L’ombre de l’Etat islamique menace New Delhi



 

 

 

Au cours d’une interview donnée à l’agence Reuters le mercredi 5 novembre, le porte-parole autoproclamé du groupe terroriste pakistanais Tehreek-e-Taliban Pakistan Jamaat Ahrar (TTP-JA), Ehsanullah Ehsan, a menacé de perpétrer des attaques sur le territoire indien. Jusqu’ici inconnu, cette nouvelle organisation avait revendiqué plus tôt dans la semaine l’attentat-suicide commis dimanche dernier contre le poste de douane indo-pakistanais de Wagah, dans la banlieue de Lahore, capitale de la province pakistanaise du Penjab.

Cette explosion, qui a provoqué la mort d’au moins 57 personnes du côté pakistanais, prouverait Selon Ehsanullah Ehsan la capacité des terroristes kamikazes du groupe à commettre des attentats de part et d’autre de la frontière. Selon lui, cette action ne serait en fait que la première étape d’une campagne terroriste destinée à faire payer au Premier ministre indien Narendra Modi « le prix du sang des centaines de combattants kashmiris et de civils innocents gujaratis qu’il a sur les mains. » Ehsanullah Ehsan, qui avait déjà proféré de telles menaces dans un message publié puis effacé sur son compte Twitter, a ajouté que cet avertissement été destiné  directement à la personne du Premier ministre Modi.

Au-delà du discours de propagande d’un nouveau groupuscule en recherche de reconnaissance, l’augmentation du risque terroriste a été confirmée par les services secrets indiens eux-mêmes. La National Investigation Agency a en effet averti le gouvernement que la nouvelle branche indienne d’Al-Qaïda (Al-Qaeda in the Indian Subcontinent - AQIS) projetait également de mener une campagne terroriste en coopération avec les Moudjahidin indiens (Indian Mujahideen - IM). Selon des informations publiées cette semaine dans la presse locale, le leader en exil des IM, Riaz Bhatkal, aurait chargé ses hommes d’enlever des étrangers, notamment des juifs, pour obtenir la libération de la terroriste pakistanaise Aafia Siddiqui, « Lady Al-Qaeda », actuellement détenue aux Etats-Unis.
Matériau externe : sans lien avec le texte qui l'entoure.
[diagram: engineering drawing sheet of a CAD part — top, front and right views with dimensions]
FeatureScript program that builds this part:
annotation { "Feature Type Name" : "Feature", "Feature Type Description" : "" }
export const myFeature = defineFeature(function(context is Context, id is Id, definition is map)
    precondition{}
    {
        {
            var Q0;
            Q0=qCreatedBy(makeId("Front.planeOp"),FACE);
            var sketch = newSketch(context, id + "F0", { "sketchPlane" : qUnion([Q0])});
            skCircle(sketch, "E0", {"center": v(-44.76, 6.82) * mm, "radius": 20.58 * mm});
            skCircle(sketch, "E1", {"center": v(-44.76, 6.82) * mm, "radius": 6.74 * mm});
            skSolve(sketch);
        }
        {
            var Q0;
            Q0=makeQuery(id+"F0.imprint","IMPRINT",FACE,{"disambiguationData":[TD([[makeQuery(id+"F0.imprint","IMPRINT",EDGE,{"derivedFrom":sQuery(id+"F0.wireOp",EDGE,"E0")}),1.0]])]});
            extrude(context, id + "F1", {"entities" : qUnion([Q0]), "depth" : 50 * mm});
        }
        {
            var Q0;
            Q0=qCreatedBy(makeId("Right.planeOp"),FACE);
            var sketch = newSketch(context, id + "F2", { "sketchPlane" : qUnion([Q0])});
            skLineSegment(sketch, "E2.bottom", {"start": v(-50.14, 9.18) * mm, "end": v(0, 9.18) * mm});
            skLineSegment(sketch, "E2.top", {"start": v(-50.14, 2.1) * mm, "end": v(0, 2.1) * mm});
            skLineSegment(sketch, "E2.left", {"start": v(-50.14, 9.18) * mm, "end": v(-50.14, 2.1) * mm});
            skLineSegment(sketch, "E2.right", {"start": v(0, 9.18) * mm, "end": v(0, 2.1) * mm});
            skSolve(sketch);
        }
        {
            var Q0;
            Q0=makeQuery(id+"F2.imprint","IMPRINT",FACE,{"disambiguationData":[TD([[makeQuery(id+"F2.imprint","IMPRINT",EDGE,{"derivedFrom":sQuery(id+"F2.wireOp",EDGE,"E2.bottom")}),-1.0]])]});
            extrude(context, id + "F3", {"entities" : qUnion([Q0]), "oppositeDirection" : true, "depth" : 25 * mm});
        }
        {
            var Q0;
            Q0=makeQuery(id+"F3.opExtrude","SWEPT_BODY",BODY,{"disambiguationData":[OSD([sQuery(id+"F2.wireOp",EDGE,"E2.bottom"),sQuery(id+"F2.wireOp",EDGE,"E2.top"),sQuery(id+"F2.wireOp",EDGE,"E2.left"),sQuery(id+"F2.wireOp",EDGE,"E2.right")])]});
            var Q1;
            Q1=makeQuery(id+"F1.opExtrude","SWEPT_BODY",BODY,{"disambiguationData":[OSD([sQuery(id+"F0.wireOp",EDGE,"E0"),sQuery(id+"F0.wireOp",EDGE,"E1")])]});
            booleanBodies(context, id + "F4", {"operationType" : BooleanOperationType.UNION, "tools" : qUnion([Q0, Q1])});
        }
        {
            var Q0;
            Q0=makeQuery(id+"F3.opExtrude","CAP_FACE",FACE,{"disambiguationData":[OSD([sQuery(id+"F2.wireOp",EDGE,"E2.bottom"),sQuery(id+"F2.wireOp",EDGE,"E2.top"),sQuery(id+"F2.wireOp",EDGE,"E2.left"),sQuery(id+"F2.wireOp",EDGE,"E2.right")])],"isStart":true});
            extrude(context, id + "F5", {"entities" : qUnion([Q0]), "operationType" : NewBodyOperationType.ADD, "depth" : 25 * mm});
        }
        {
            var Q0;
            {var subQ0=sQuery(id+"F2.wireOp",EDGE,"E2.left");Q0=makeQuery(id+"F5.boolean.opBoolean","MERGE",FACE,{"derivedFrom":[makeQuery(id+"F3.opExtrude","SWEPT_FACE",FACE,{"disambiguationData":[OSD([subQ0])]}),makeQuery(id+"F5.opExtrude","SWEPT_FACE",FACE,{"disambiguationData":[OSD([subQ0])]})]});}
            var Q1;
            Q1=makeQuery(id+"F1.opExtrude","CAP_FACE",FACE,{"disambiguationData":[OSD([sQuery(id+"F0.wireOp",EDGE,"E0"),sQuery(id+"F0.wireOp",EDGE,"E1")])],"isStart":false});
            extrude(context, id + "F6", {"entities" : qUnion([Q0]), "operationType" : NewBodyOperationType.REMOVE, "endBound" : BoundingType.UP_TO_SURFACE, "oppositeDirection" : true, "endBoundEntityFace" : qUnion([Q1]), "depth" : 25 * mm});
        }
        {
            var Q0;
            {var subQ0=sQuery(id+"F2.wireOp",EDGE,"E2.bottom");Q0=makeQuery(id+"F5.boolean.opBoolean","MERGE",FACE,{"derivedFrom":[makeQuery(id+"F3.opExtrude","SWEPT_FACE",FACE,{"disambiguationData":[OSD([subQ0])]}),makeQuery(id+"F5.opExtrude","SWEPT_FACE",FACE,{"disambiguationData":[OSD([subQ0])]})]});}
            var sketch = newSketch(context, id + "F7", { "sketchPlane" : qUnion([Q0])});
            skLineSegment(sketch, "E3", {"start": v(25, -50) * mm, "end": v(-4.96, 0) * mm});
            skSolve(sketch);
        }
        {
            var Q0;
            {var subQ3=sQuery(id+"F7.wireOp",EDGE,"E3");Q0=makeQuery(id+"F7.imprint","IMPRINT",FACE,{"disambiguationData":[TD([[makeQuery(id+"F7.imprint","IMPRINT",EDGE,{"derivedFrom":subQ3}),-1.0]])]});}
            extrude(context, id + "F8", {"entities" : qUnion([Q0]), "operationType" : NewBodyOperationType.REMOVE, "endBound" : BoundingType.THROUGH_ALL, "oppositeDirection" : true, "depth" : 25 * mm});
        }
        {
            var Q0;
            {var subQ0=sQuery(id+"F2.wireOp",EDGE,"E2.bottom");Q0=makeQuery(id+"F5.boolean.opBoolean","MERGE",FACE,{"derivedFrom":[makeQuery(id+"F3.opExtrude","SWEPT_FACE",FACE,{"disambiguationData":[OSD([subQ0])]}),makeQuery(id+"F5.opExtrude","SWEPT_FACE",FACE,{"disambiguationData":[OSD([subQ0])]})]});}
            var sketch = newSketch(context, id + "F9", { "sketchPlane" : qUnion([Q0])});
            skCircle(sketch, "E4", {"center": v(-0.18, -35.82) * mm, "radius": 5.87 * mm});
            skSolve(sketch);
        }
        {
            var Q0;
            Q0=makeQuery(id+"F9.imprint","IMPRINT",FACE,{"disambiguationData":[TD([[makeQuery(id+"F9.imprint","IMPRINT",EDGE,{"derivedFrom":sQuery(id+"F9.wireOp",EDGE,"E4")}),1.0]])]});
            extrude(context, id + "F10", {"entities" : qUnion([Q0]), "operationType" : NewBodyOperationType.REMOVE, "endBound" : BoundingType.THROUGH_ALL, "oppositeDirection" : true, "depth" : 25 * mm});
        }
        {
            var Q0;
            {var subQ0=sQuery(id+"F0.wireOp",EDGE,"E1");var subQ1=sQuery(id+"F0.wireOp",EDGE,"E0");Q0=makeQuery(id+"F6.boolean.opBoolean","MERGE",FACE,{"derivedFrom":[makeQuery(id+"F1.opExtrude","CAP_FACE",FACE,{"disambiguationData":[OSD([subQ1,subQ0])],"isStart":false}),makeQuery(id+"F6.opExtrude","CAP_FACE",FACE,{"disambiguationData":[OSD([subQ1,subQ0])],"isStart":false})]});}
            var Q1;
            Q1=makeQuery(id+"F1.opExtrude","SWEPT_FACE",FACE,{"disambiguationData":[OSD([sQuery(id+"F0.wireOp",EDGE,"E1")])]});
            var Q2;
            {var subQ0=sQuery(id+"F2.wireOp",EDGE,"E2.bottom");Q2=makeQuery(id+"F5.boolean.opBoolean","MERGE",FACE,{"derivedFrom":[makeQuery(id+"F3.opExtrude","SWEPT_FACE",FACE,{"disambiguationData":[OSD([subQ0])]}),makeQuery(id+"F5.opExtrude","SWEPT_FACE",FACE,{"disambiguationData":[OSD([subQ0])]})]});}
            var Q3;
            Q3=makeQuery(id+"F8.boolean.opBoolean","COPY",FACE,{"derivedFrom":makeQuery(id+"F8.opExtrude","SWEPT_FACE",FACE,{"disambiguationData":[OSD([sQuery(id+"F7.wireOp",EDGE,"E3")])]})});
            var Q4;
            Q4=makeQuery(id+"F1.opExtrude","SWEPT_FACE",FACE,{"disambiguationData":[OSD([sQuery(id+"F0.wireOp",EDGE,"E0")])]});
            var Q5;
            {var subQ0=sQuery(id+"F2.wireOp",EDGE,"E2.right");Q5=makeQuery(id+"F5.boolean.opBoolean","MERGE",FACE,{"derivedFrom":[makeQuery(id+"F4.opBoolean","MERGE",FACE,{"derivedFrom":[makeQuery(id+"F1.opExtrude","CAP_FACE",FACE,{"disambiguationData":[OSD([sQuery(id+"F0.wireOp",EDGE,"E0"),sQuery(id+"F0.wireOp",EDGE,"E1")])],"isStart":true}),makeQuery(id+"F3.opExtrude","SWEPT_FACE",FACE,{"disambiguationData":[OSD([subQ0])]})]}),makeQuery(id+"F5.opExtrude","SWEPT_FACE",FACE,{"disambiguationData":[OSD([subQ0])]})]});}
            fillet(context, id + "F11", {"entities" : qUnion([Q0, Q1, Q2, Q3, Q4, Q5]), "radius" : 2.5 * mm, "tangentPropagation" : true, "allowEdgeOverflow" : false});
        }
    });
Lundi, le ministère de l’Intérieur avait déjà ordonné la mise en état d’alerte des forces de sécurité dans la ville de Calcutta, capitale de l’Etat du Bengale-Occidental. Selon un rapport diffusé par la Central Industrial Security Force (CISF), des terroristes déguisés en pêcheurs pourraient tenter de s’infiltrer dans la ville portuaire depuis le Bangladesh pour y commettre des attentats. Suite à cette alerte, la marine indienne a déployé deux vaisseaux de guerre, l’INS Khukri et l’INS Sumitra dans le golfe du Bengale. Pour rappel, l’existence de réseaux transfrontaliers indo-bangladais a été avérée dans le cadre d’une enquête menée par la NIA suite à l’explosion d’une bombe dans une maison occupée par des membres présumés du groupe Jamaat-ul-Mujahideen (JMB) dans le district de Bardhaman.

Une nouvelle fois, cette conjonction de menaces extérieures et intérieures démontre plus que jamais l’actualité du risque terroriste en Inde, encore renforcé par l’accession au pouvoir de Narendra Modi, ancien « Chief Minister » de l’Etat du Gujarat et principal leader de la mouvance nationaliste hindoue. Depuis sa victoire écrasante aux élections générales et son accession au pouvoir en mai dernier, la personne du premier ministre a en effet été la cible de plusieurs menaces proférées par diverses organisations terroristes, dont le « Mouvement islamique des étudiants d'Inde » (Student Islamic Movement of India - SIMI), qui a explicitement fait part de son intention de l’assassiner.

Les menaces du Tehreek-e-Taliban Pakistan Jamaat Ahrar (TTP-JA) et des Indian Mujahideen témoignent par ailleurs de la réorganisation du mouvement terroriste pakistanais, dont une frange tente manifestement de se doter d’une plus grande  portée internationale, dans le sillage de « l’Etat islamique ». Il est en effet révélateur que la première attaque perpétrée par le TTP-JA ait pris pour cible des gardes-frontières pakistanais, alors que Riaz Bhatkal a explicitement appelé les Moudjahidine indiens à couper tout lien avec les services secrets pakistanais et à rentrer directement en contact avec l’AQIS, malgré les instructions de l’ISI.

À l’avenir, cette nouvelle configuration pourrait donc saper les efforts de coopération anti-terroriste promis par Narendra Modi et son homologue pakistanais Nawaz Sharif, dont les services risquent d’être débordés par des organisations uniquement désireuses d’importer l’idéologie de l’IS dans le sous-continent indien.